Development and clinical validation of a prognostic algorithm for stroma-tumor ratio quantification in non-small cell lung cancer

Lung Cancer. 2025 Jun 1:205:108613. doi: 10.1016/j.lungcan.2025.108613. Online ahead of print.

Abstract

Background and aim: Lung cancer is the leading cause of cancer-related mortality worldwide, highlighting the importance of refining diagnostic modalities. This study's main focus is the development of a digital pathology, prognostic algorithm for fully automatized quantification of stroma-tumor ratio (STR) in patients with resectable non-small cell lung cancer (NSCLC).

Materials and methods: The developed STR algorithm is built upon a powerful multi-class tissue segmentation algorithm that generates precise maps of the full tumor region. One retrospective exploration cohort of NSCLC patients (n = 902) and three validation cohorts (n = 784) of patients with lung adenocarcinoma (LUAD) and squamous cell carcinoma (LUSC) were included to identify and validate optimal prognostic cut-offs and different risk stratification methods with regard to different clinical endpoints: overall survival (OS), cancer-specific survival (CSS) and progression-free survival (PFS).

Results: For LUAD, we show that the minimal STR value for the whole case is decisive for prognostic evaluation. Different approaches (single STR cut-off, multiple STR cut-offs, using STR as a continuous parameter) allow for robust stratification of patients into prognostic risk groups, independent of the classical clinicopathological variables and conventional histological grading. For LUSC, STR may assist in identifying a small subset of patients with unfavorable prognosis (based on the maximum STR for the whole case), however, its prognostic impact varies between cohorts.
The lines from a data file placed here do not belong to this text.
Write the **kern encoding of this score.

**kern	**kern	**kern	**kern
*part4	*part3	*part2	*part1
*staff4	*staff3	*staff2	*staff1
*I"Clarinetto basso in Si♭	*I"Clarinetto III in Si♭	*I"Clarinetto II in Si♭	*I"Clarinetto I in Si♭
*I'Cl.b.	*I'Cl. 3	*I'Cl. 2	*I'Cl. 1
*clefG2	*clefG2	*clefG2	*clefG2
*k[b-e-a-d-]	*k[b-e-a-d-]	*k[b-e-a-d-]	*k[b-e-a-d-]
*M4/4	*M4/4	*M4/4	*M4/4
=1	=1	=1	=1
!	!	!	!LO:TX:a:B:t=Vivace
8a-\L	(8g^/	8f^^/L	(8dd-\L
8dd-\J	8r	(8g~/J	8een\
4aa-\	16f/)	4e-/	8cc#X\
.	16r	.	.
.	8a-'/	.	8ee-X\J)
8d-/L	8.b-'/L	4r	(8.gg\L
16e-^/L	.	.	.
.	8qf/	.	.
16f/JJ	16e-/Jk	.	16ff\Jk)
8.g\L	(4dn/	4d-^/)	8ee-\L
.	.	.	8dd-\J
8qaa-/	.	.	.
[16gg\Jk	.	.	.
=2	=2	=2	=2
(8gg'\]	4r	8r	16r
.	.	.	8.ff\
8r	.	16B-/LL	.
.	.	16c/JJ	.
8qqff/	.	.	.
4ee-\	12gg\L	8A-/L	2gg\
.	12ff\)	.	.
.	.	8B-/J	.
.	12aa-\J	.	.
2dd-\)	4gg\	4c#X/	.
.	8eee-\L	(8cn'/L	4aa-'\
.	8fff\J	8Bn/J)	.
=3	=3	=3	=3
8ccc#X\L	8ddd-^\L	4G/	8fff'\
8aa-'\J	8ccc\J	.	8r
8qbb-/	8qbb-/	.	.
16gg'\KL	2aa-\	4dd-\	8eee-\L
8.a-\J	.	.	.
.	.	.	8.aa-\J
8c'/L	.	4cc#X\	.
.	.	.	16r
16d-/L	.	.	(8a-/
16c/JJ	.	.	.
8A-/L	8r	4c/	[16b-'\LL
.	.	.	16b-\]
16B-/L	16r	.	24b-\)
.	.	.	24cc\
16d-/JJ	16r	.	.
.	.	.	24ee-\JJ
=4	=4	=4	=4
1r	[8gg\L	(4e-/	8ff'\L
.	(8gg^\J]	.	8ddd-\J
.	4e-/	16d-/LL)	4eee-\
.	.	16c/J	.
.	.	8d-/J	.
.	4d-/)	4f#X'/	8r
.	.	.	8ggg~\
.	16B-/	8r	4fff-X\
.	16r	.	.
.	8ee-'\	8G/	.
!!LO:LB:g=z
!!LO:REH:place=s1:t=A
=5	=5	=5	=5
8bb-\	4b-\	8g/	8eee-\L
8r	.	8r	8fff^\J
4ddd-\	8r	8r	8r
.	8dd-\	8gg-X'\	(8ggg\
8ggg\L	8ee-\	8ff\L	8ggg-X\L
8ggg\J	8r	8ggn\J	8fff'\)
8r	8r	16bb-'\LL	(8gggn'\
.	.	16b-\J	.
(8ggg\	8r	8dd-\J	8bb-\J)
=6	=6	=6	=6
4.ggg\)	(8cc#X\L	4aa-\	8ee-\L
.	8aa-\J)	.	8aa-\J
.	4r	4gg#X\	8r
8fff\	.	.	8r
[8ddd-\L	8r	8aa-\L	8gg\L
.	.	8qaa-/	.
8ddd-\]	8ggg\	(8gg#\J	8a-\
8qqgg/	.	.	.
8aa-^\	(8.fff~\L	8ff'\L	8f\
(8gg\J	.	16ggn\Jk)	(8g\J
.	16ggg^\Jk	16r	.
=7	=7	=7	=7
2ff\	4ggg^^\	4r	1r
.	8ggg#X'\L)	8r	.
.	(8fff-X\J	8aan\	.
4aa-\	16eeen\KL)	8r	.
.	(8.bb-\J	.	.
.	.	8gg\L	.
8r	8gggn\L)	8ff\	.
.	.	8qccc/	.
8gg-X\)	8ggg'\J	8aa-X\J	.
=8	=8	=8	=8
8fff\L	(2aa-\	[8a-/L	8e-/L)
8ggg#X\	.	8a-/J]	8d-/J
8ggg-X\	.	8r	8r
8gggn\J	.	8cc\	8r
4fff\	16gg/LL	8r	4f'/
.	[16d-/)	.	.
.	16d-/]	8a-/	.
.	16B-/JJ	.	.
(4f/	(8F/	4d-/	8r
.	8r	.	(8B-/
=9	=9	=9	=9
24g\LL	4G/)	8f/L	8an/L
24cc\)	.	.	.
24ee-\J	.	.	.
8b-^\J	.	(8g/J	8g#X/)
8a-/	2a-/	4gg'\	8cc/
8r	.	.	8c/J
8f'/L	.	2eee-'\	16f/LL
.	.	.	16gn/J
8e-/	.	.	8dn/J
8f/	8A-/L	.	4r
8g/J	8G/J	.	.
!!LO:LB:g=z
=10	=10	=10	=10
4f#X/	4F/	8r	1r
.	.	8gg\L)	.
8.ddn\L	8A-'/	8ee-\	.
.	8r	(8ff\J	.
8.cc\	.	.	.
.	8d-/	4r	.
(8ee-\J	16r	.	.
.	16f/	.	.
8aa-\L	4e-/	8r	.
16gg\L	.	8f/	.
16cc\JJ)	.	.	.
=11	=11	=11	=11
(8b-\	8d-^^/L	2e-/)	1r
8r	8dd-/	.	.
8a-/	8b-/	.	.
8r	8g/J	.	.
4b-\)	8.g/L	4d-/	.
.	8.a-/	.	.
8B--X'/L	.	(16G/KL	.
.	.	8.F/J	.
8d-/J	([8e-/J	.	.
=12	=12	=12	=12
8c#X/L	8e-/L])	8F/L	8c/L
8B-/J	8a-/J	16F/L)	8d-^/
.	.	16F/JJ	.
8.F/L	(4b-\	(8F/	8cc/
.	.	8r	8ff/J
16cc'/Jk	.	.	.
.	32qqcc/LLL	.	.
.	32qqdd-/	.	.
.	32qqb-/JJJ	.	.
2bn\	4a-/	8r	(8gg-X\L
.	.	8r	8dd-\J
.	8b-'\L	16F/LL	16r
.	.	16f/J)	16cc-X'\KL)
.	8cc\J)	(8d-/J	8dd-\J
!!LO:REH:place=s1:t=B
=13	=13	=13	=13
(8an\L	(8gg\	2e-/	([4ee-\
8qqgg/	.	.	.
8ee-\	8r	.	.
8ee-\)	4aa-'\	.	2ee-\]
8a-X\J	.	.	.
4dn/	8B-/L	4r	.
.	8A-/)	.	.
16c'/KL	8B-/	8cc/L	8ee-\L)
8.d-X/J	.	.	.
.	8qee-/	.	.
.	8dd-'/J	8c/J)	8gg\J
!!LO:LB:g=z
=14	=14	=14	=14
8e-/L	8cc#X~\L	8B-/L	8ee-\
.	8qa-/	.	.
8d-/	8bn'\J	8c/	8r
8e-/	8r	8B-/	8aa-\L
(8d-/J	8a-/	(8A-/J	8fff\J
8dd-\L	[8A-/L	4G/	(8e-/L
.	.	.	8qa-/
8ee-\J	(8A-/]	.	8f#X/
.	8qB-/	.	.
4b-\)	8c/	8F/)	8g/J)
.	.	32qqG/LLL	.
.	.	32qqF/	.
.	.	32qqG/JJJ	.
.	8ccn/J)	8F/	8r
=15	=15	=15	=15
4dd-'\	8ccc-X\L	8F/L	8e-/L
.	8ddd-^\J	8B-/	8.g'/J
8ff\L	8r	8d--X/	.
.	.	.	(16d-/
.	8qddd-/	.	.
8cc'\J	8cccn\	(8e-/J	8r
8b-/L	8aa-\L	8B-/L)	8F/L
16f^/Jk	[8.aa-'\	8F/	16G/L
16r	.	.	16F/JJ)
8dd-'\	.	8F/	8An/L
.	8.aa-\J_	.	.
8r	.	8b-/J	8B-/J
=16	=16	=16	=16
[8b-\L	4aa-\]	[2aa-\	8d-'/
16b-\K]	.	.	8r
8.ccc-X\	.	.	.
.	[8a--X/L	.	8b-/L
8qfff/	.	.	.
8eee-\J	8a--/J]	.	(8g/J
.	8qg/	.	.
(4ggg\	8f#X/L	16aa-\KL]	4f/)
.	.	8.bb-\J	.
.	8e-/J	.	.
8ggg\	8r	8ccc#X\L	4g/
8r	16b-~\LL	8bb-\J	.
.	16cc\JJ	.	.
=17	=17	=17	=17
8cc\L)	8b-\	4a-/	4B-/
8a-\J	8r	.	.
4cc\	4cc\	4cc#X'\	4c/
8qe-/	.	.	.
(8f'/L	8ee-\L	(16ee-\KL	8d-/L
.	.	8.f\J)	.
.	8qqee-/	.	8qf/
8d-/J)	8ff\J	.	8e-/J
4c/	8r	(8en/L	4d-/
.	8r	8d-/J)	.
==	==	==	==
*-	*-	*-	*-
Conclusion: STR quantification in LUAD NSCLC subtype shows a promising role as a prognostic biomarker. It can be easily implemented in routine diagnostics and could be considered as a component of advanced prognostic systems in LUAD. Our results in LUSC cohorts suggest that STR quantification in its current implementation is of limited value in this subtype.

Keywords: Digital pathology; Segmentation algorithm; Stroma-tumor ratio (STR); non-small cell lung cancer (NSCLC).